I have had the pleasure over the years of reading Dick Yarbrough columns in the Gwinnett Daily Post, which have all been excellent, and agreeing with him on most all things. How did he get so smart? I want to comment on the column ("Some parting thoughts on the 10th anniversary of 9/11," Sept. 17, 6A).

I think I know how the revisionists will transform the events of 9/11, much as it has already started. It will become George Bush's fault and his "misguided" war. I can hear it now. I cringe to wonder what would have happened had we not gone into Afghanistan. The Taliban, who sheltered bin Laden, and al-Qaeda, who perpetrated terrorism on America for years, were the cause of this war; not the American people or George Bush. They wanted a fight, begged for a fight, declared war on the U.S., finally slaughtered 3,000 innocent people, and Bush gave them a fight. There were no more successful terrorist attacks on American soil during the eight years of President Bush, only the one he "inherited" from the previous administration (See the 9/11 Commission Report).

To me it's disgusting that the likes of Bill Maher and Ted Turner are even allowed to be citizens here, a country they seem to despise; and I wonder what our founders would have said, had these philosophies happened in their day. They spew, and others too, their venom for the country that made them what they are. It reminds me of the hatred I heard during the Vietnam conflict. I would gladly buy them a ticket to Pyongyang, one way. I know, that's not Christian; but I have such a hard time with that turn-the-other-cheek-everytime thing.

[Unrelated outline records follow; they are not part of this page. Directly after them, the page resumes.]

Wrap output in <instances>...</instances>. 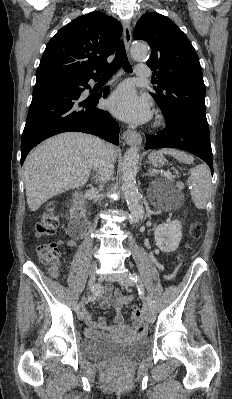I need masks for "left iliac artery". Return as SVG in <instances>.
<instances>
[{
  "label": "left iliac artery",
  "mask_w": 232,
  "mask_h": 399,
  "mask_svg": "<svg viewBox=\"0 0 232 399\" xmlns=\"http://www.w3.org/2000/svg\"><path fill=\"white\" fill-rule=\"evenodd\" d=\"M129 276H130V279L132 280V281H134V282H140V279H139V276H137L135 273H132V274H129ZM137 291H138V295L140 296V297H142L143 295H144V286H143V284L142 283H139L138 285H137ZM149 309H150V311L154 314L155 313V305H154V303L153 302H149Z\"/></svg>",
  "instance_id": "left-iliac-artery-1"
}]
</instances>
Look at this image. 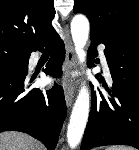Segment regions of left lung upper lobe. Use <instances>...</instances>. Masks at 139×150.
<instances>
[{"label": "left lung upper lobe", "instance_id": "obj_1", "mask_svg": "<svg viewBox=\"0 0 139 150\" xmlns=\"http://www.w3.org/2000/svg\"><path fill=\"white\" fill-rule=\"evenodd\" d=\"M73 11L88 17L90 34L107 46L139 32V0H75Z\"/></svg>", "mask_w": 139, "mask_h": 150}]
</instances>
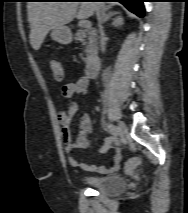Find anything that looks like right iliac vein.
Masks as SVG:
<instances>
[{
	"instance_id": "right-iliac-vein-1",
	"label": "right iliac vein",
	"mask_w": 188,
	"mask_h": 213,
	"mask_svg": "<svg viewBox=\"0 0 188 213\" xmlns=\"http://www.w3.org/2000/svg\"><path fill=\"white\" fill-rule=\"evenodd\" d=\"M117 128H118V134L121 137H124L127 133V127H126L125 123L123 121H119Z\"/></svg>"
}]
</instances>
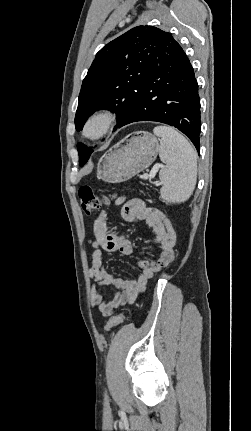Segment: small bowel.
Returning <instances> with one entry per match:
<instances>
[{
    "label": "small bowel",
    "instance_id": "c3829d8e",
    "mask_svg": "<svg viewBox=\"0 0 251 431\" xmlns=\"http://www.w3.org/2000/svg\"><path fill=\"white\" fill-rule=\"evenodd\" d=\"M116 204L122 206L120 212L122 221L142 220L152 229L159 252L154 261L139 262L138 274L132 279L111 275L104 265V253L118 251L124 255H130L133 249L127 237L107 232L106 213L101 212L93 223L95 239L92 243L89 275L94 281L91 304L97 307L103 316H109L117 308L136 301L145 290L148 281L173 261L176 242V233L171 222L159 210L146 206L144 201L138 198L129 200L119 198ZM98 286H113L116 292L111 298L105 299L98 291Z\"/></svg>",
    "mask_w": 251,
    "mask_h": 431
}]
</instances>
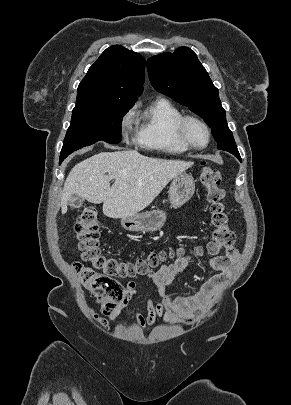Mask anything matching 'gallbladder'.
Returning a JSON list of instances; mask_svg holds the SVG:
<instances>
[{
	"instance_id": "1",
	"label": "gallbladder",
	"mask_w": 291,
	"mask_h": 405,
	"mask_svg": "<svg viewBox=\"0 0 291 405\" xmlns=\"http://www.w3.org/2000/svg\"><path fill=\"white\" fill-rule=\"evenodd\" d=\"M83 199L82 198H79V197H76V196H74L70 201H69V205L72 207V208H80L81 206H82V204H83Z\"/></svg>"
}]
</instances>
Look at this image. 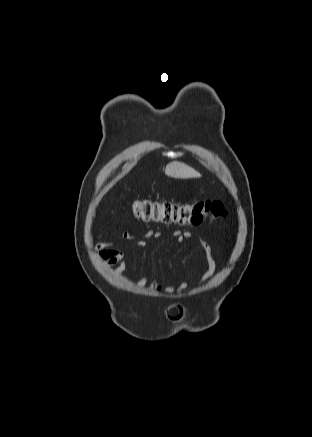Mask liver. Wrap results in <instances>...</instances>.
<instances>
[{"mask_svg":"<svg viewBox=\"0 0 312 437\" xmlns=\"http://www.w3.org/2000/svg\"><path fill=\"white\" fill-rule=\"evenodd\" d=\"M165 174L174 178H199L201 174L186 164L173 161L166 166Z\"/></svg>","mask_w":312,"mask_h":437,"instance_id":"liver-1","label":"liver"}]
</instances>
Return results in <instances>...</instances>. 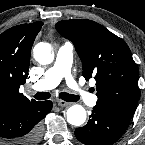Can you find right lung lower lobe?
<instances>
[{"label":"right lung lower lobe","mask_w":145,"mask_h":145,"mask_svg":"<svg viewBox=\"0 0 145 145\" xmlns=\"http://www.w3.org/2000/svg\"><path fill=\"white\" fill-rule=\"evenodd\" d=\"M51 101H31L0 108V139L9 145H35L40 121L52 109Z\"/></svg>","instance_id":"right-lung-lower-lobe-1"}]
</instances>
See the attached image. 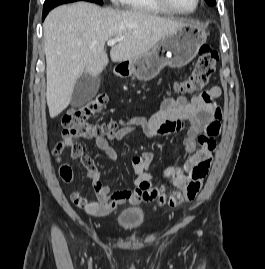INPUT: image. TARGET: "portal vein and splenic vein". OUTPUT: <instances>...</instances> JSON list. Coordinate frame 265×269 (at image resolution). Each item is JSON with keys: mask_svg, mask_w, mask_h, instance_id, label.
<instances>
[{"mask_svg": "<svg viewBox=\"0 0 265 269\" xmlns=\"http://www.w3.org/2000/svg\"><path fill=\"white\" fill-rule=\"evenodd\" d=\"M123 40V37H117V38H114V39H110L107 41V45L108 46H113L115 45L116 43L120 42Z\"/></svg>", "mask_w": 265, "mask_h": 269, "instance_id": "1", "label": "portal vein and splenic vein"}]
</instances>
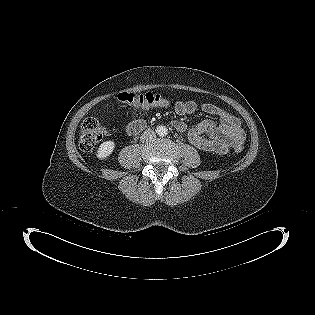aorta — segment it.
I'll return each mask as SVG.
<instances>
[{"label": "aorta", "mask_w": 315, "mask_h": 315, "mask_svg": "<svg viewBox=\"0 0 315 315\" xmlns=\"http://www.w3.org/2000/svg\"><path fill=\"white\" fill-rule=\"evenodd\" d=\"M166 131H167V129L162 127V132L165 133Z\"/></svg>", "instance_id": "aorta-1"}]
</instances>
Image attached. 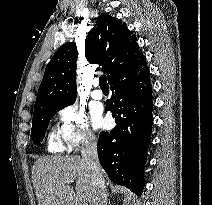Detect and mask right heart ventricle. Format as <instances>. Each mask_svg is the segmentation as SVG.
Masks as SVG:
<instances>
[{"label": "right heart ventricle", "mask_w": 212, "mask_h": 205, "mask_svg": "<svg viewBox=\"0 0 212 205\" xmlns=\"http://www.w3.org/2000/svg\"><path fill=\"white\" fill-rule=\"evenodd\" d=\"M48 149L50 152L59 153L62 152L65 147L58 134L51 132L48 138Z\"/></svg>", "instance_id": "1"}]
</instances>
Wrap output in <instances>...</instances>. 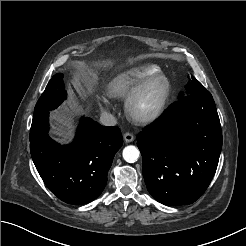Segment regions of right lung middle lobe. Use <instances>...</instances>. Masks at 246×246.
I'll return each mask as SVG.
<instances>
[{
	"mask_svg": "<svg viewBox=\"0 0 246 246\" xmlns=\"http://www.w3.org/2000/svg\"><path fill=\"white\" fill-rule=\"evenodd\" d=\"M63 74L57 73L49 81L45 91L39 98L34 113L45 110H53L58 107L66 98L63 84Z\"/></svg>",
	"mask_w": 246,
	"mask_h": 246,
	"instance_id": "1",
	"label": "right lung middle lobe"
}]
</instances>
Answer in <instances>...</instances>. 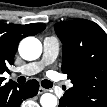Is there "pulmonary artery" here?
<instances>
[{
	"label": "pulmonary artery",
	"instance_id": "pulmonary-artery-1",
	"mask_svg": "<svg viewBox=\"0 0 107 107\" xmlns=\"http://www.w3.org/2000/svg\"><path fill=\"white\" fill-rule=\"evenodd\" d=\"M59 53V41L55 37H47L43 41V56L38 62L28 63L22 66L18 72L30 76L40 72L46 65L52 63Z\"/></svg>",
	"mask_w": 107,
	"mask_h": 107
}]
</instances>
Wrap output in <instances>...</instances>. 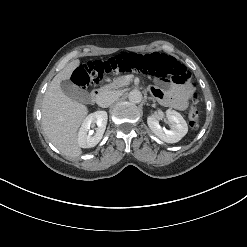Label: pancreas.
<instances>
[{"instance_id":"1","label":"pancreas","mask_w":247,"mask_h":247,"mask_svg":"<svg viewBox=\"0 0 247 247\" xmlns=\"http://www.w3.org/2000/svg\"><path fill=\"white\" fill-rule=\"evenodd\" d=\"M129 84V81L126 79V76H121L113 79V82L103 86L100 89V93H103L105 91L111 90V89H120Z\"/></svg>"}]
</instances>
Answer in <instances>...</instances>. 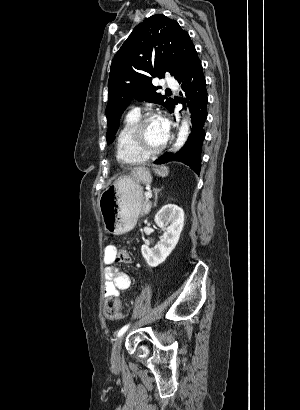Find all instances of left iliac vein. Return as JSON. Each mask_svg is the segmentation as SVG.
I'll return each instance as SVG.
<instances>
[{"mask_svg":"<svg viewBox=\"0 0 300 410\" xmlns=\"http://www.w3.org/2000/svg\"><path fill=\"white\" fill-rule=\"evenodd\" d=\"M123 336H120L116 339L113 344L112 353H111V362L114 365H117L121 362V347H122Z\"/></svg>","mask_w":300,"mask_h":410,"instance_id":"1","label":"left iliac vein"}]
</instances>
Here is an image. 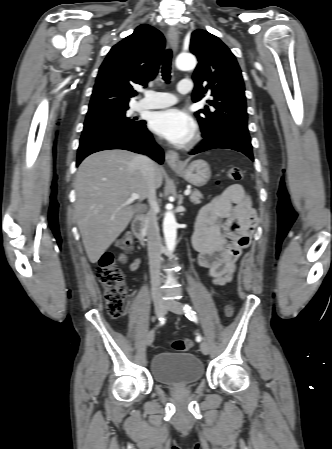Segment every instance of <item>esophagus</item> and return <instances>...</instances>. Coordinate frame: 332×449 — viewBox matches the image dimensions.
Returning a JSON list of instances; mask_svg holds the SVG:
<instances>
[{"instance_id": "1", "label": "esophagus", "mask_w": 332, "mask_h": 449, "mask_svg": "<svg viewBox=\"0 0 332 449\" xmlns=\"http://www.w3.org/2000/svg\"><path fill=\"white\" fill-rule=\"evenodd\" d=\"M167 38L170 46L174 51L177 50L178 43H179V35L178 31L175 28H170L167 33ZM167 164L172 168L181 167L182 163L179 159V155L174 150H167L166 156H165Z\"/></svg>"}]
</instances>
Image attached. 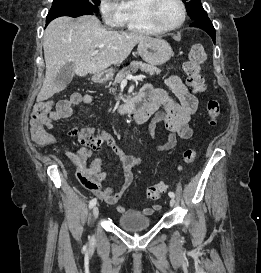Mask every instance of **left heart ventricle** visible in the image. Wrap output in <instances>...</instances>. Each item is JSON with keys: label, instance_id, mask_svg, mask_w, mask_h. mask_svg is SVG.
I'll list each match as a JSON object with an SVG mask.
<instances>
[{"label": "left heart ventricle", "instance_id": "b2bd125f", "mask_svg": "<svg viewBox=\"0 0 261 273\" xmlns=\"http://www.w3.org/2000/svg\"><path fill=\"white\" fill-rule=\"evenodd\" d=\"M158 19L165 27H173L181 20L182 13L176 0H162L158 12Z\"/></svg>", "mask_w": 261, "mask_h": 273}]
</instances>
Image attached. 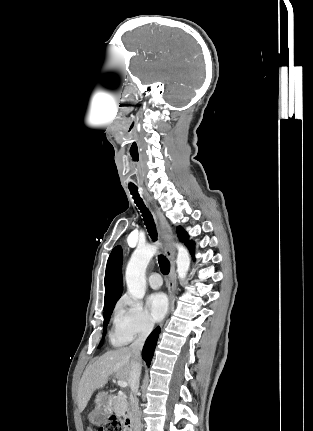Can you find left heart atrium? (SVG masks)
Instances as JSON below:
<instances>
[{
	"mask_svg": "<svg viewBox=\"0 0 313 431\" xmlns=\"http://www.w3.org/2000/svg\"><path fill=\"white\" fill-rule=\"evenodd\" d=\"M147 307L151 318L154 321H160L166 314L168 309L167 298L163 293L151 294L147 300Z\"/></svg>",
	"mask_w": 313,
	"mask_h": 431,
	"instance_id": "1",
	"label": "left heart atrium"
}]
</instances>
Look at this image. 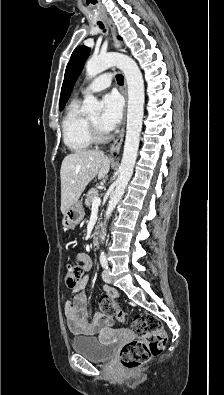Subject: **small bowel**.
<instances>
[{
  "mask_svg": "<svg viewBox=\"0 0 224 395\" xmlns=\"http://www.w3.org/2000/svg\"><path fill=\"white\" fill-rule=\"evenodd\" d=\"M83 268L87 271L90 268L91 261L86 254L79 256ZM89 282L88 276L84 275L75 285L76 294L72 300L67 301L64 305V315L69 330L75 335H97L111 329L113 321L102 313L90 315L85 296V288ZM103 289L108 295L117 297L115 289L104 286Z\"/></svg>",
  "mask_w": 224,
  "mask_h": 395,
  "instance_id": "obj_1",
  "label": "small bowel"
}]
</instances>
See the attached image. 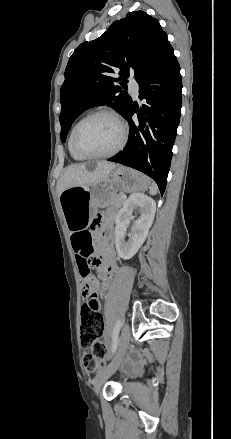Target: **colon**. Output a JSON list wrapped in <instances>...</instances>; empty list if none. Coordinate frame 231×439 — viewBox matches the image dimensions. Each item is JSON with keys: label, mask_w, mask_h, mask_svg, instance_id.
Here are the masks:
<instances>
[{"label": "colon", "mask_w": 231, "mask_h": 439, "mask_svg": "<svg viewBox=\"0 0 231 439\" xmlns=\"http://www.w3.org/2000/svg\"><path fill=\"white\" fill-rule=\"evenodd\" d=\"M100 219L97 218L96 221ZM102 221H107L102 217ZM95 264L92 260L82 270V275L86 276L89 272V267ZM84 288L92 291L94 283H85ZM104 318L103 315L84 304L81 309V326H80V342L85 349L84 366L88 371L98 370L104 365L103 358L107 354V348L100 338L103 334Z\"/></svg>", "instance_id": "1"}]
</instances>
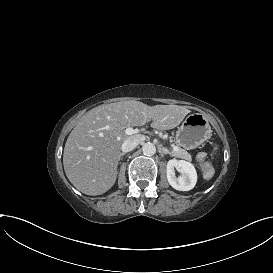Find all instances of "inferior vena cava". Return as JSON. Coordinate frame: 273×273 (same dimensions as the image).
Segmentation results:
<instances>
[{"label":"inferior vena cava","instance_id":"1","mask_svg":"<svg viewBox=\"0 0 273 273\" xmlns=\"http://www.w3.org/2000/svg\"><path fill=\"white\" fill-rule=\"evenodd\" d=\"M142 136H136V137H131L129 139H127L126 141L123 142L122 144V152L126 153L129 151H132L133 149H135L137 147V145L142 141Z\"/></svg>","mask_w":273,"mask_h":273}]
</instances>
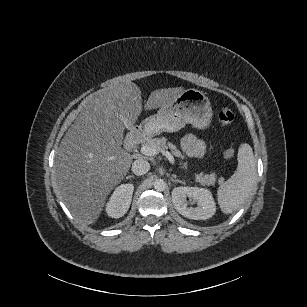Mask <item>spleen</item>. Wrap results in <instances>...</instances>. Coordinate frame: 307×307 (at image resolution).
Instances as JSON below:
<instances>
[{"label":"spleen","instance_id":"obj_1","mask_svg":"<svg viewBox=\"0 0 307 307\" xmlns=\"http://www.w3.org/2000/svg\"><path fill=\"white\" fill-rule=\"evenodd\" d=\"M256 162L252 148L243 144L239 148L238 165L234 174L220 185L218 198L225 213H232L256 191Z\"/></svg>","mask_w":307,"mask_h":307}]
</instances>
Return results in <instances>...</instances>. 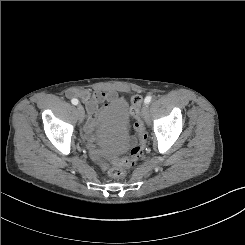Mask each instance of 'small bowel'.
Wrapping results in <instances>:
<instances>
[{
  "instance_id": "1",
  "label": "small bowel",
  "mask_w": 245,
  "mask_h": 245,
  "mask_svg": "<svg viewBox=\"0 0 245 245\" xmlns=\"http://www.w3.org/2000/svg\"><path fill=\"white\" fill-rule=\"evenodd\" d=\"M80 96L86 105L90 127L93 125L94 115L98 112V104H103L101 111L107 112L112 103L124 102V98L115 91H85L82 92Z\"/></svg>"
}]
</instances>
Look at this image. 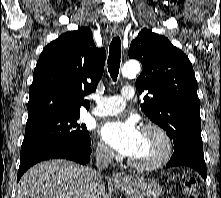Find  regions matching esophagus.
<instances>
[{
    "label": "esophagus",
    "instance_id": "34e87169",
    "mask_svg": "<svg viewBox=\"0 0 221 198\" xmlns=\"http://www.w3.org/2000/svg\"><path fill=\"white\" fill-rule=\"evenodd\" d=\"M112 30L115 35H119L122 32V28L119 24H114ZM112 180L115 183L124 182V178L120 172H114L112 175Z\"/></svg>",
    "mask_w": 221,
    "mask_h": 198
}]
</instances>
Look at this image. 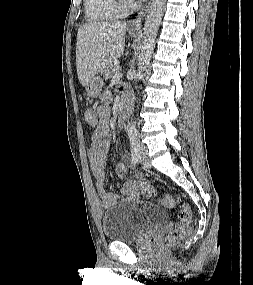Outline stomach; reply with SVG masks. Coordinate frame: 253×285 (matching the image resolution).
Wrapping results in <instances>:
<instances>
[{"mask_svg":"<svg viewBox=\"0 0 253 285\" xmlns=\"http://www.w3.org/2000/svg\"><path fill=\"white\" fill-rule=\"evenodd\" d=\"M131 35H134L131 33ZM103 81L100 77H93L85 86V96L88 99L95 98L99 95Z\"/></svg>","mask_w":253,"mask_h":285,"instance_id":"stomach-1","label":"stomach"}]
</instances>
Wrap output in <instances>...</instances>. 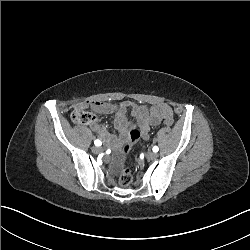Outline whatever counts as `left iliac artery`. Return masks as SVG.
I'll list each match as a JSON object with an SVG mask.
<instances>
[{"label": "left iliac artery", "mask_w": 250, "mask_h": 250, "mask_svg": "<svg viewBox=\"0 0 250 250\" xmlns=\"http://www.w3.org/2000/svg\"><path fill=\"white\" fill-rule=\"evenodd\" d=\"M158 151H159V148H158L157 146H154V147H153V152L156 153V152H158Z\"/></svg>", "instance_id": "left-iliac-artery-1"}]
</instances>
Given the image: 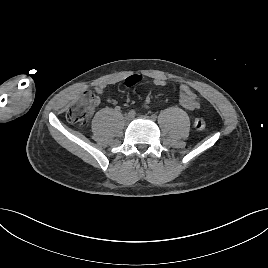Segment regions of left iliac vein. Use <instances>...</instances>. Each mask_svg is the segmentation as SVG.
<instances>
[{"instance_id":"1","label":"left iliac vein","mask_w":268,"mask_h":268,"mask_svg":"<svg viewBox=\"0 0 268 268\" xmlns=\"http://www.w3.org/2000/svg\"><path fill=\"white\" fill-rule=\"evenodd\" d=\"M140 118H144V119H152V117H149L147 115H141Z\"/></svg>"}]
</instances>
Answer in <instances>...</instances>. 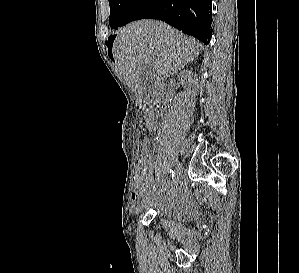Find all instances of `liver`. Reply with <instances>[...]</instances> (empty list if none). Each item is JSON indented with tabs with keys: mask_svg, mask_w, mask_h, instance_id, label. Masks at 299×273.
<instances>
[{
	"mask_svg": "<svg viewBox=\"0 0 299 273\" xmlns=\"http://www.w3.org/2000/svg\"><path fill=\"white\" fill-rule=\"evenodd\" d=\"M201 44L169 25L153 20H140L119 30L113 44L115 63L129 87L143 98L141 69L149 64L157 82L176 73L200 53Z\"/></svg>",
	"mask_w": 299,
	"mask_h": 273,
	"instance_id": "6515ba94",
	"label": "liver"
}]
</instances>
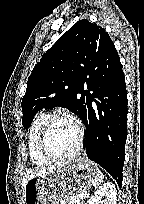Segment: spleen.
I'll return each mask as SVG.
<instances>
[{"mask_svg": "<svg viewBox=\"0 0 144 204\" xmlns=\"http://www.w3.org/2000/svg\"><path fill=\"white\" fill-rule=\"evenodd\" d=\"M103 179H104L103 173L97 168L96 177H95L93 184H92L93 187L98 188L99 185L103 182Z\"/></svg>", "mask_w": 144, "mask_h": 204, "instance_id": "3e777b00", "label": "spleen"}]
</instances>
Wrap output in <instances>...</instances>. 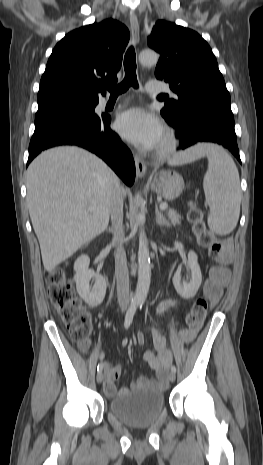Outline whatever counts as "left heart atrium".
<instances>
[{
  "instance_id": "left-heart-atrium-1",
  "label": "left heart atrium",
  "mask_w": 263,
  "mask_h": 465,
  "mask_svg": "<svg viewBox=\"0 0 263 465\" xmlns=\"http://www.w3.org/2000/svg\"><path fill=\"white\" fill-rule=\"evenodd\" d=\"M115 129L123 138L144 149L157 147L163 137L158 118L143 108L122 112L115 121Z\"/></svg>"
}]
</instances>
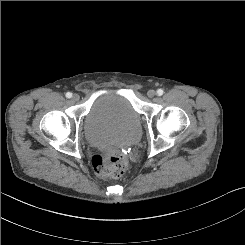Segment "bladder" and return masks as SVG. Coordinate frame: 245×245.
I'll list each match as a JSON object with an SVG mask.
<instances>
[{"label": "bladder", "instance_id": "obj_1", "mask_svg": "<svg viewBox=\"0 0 245 245\" xmlns=\"http://www.w3.org/2000/svg\"><path fill=\"white\" fill-rule=\"evenodd\" d=\"M83 132L91 144L128 147L140 137V117L125 96L104 94L94 100L85 115Z\"/></svg>", "mask_w": 245, "mask_h": 245}]
</instances>
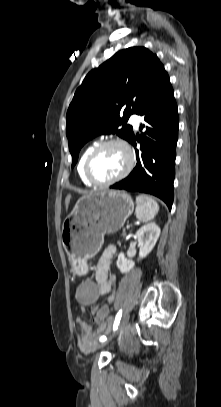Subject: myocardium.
<instances>
[{
    "instance_id": "myocardium-1",
    "label": "myocardium",
    "mask_w": 221,
    "mask_h": 407,
    "mask_svg": "<svg viewBox=\"0 0 221 407\" xmlns=\"http://www.w3.org/2000/svg\"><path fill=\"white\" fill-rule=\"evenodd\" d=\"M111 145H118V146H120V147H122L124 149V151L127 154V159H128L127 160V165L124 168V170L119 175H117L116 177H114L112 179H109V180H106V181L97 180L92 175V172H91L92 162L95 159V157L103 149H105L106 147L111 146ZM134 166H135V155H134V152H133L132 148L130 147V145L127 142H125L124 140H122V139L111 138V139H108V140H105V141L99 143L96 147H94L92 149V151L86 157V160L84 162L83 170H84V175H85L86 179L92 185H95V186H109V185L117 183V182L121 181L122 179H124L125 177H127L131 173V171L133 170Z\"/></svg>"
}]
</instances>
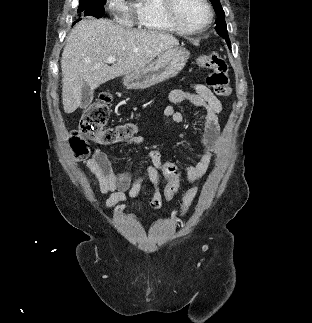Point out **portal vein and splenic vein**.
Masks as SVG:
<instances>
[{"label": "portal vein and splenic vein", "mask_w": 312, "mask_h": 323, "mask_svg": "<svg viewBox=\"0 0 312 323\" xmlns=\"http://www.w3.org/2000/svg\"><path fill=\"white\" fill-rule=\"evenodd\" d=\"M107 62L108 64H115L116 56H109V58H107Z\"/></svg>", "instance_id": "1"}]
</instances>
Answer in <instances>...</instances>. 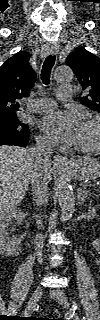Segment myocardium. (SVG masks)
<instances>
[{"label":"myocardium","mask_w":100,"mask_h":320,"mask_svg":"<svg viewBox=\"0 0 100 320\" xmlns=\"http://www.w3.org/2000/svg\"><path fill=\"white\" fill-rule=\"evenodd\" d=\"M83 122L91 124L94 127L95 133H96L95 141L90 146H86V147L75 146L74 150L80 153H93L99 150L100 148V122L98 118L94 116L85 117Z\"/></svg>","instance_id":"1"}]
</instances>
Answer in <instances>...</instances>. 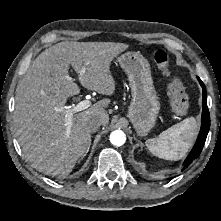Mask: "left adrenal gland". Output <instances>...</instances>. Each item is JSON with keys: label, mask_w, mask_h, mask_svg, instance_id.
Listing matches in <instances>:
<instances>
[{"label": "left adrenal gland", "mask_w": 221, "mask_h": 221, "mask_svg": "<svg viewBox=\"0 0 221 221\" xmlns=\"http://www.w3.org/2000/svg\"><path fill=\"white\" fill-rule=\"evenodd\" d=\"M141 147H144V145L140 142Z\"/></svg>", "instance_id": "obj_1"}]
</instances>
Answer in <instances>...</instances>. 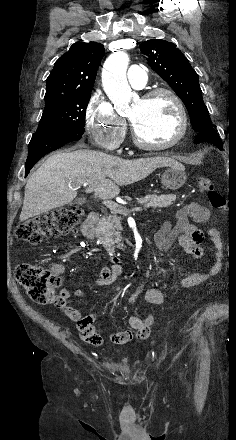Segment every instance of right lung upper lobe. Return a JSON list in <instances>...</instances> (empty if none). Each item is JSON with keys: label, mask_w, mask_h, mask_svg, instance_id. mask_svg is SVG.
I'll return each instance as SVG.
<instances>
[{"label": "right lung upper lobe", "mask_w": 236, "mask_h": 440, "mask_svg": "<svg viewBox=\"0 0 236 440\" xmlns=\"http://www.w3.org/2000/svg\"><path fill=\"white\" fill-rule=\"evenodd\" d=\"M103 56L100 43H74L55 62L47 78L45 103L90 93Z\"/></svg>", "instance_id": "obj_1"}]
</instances>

I grew up in the '50s, and now I have a much better vision of "the good ol' days," not the "colored" water fountains or the back-of-the-bus stuff, but the other stuff: few divorces, hardly any teen pregnancies, gay meant "happy," and you didn't have to lock your cars. Kids wore their pants around their waist. You know. In this day of narcissism, the "i" phone seems so appropriate.

Thanks for publishing this letter; and maybe it will make some people think, at least those who read. There are less of those every day.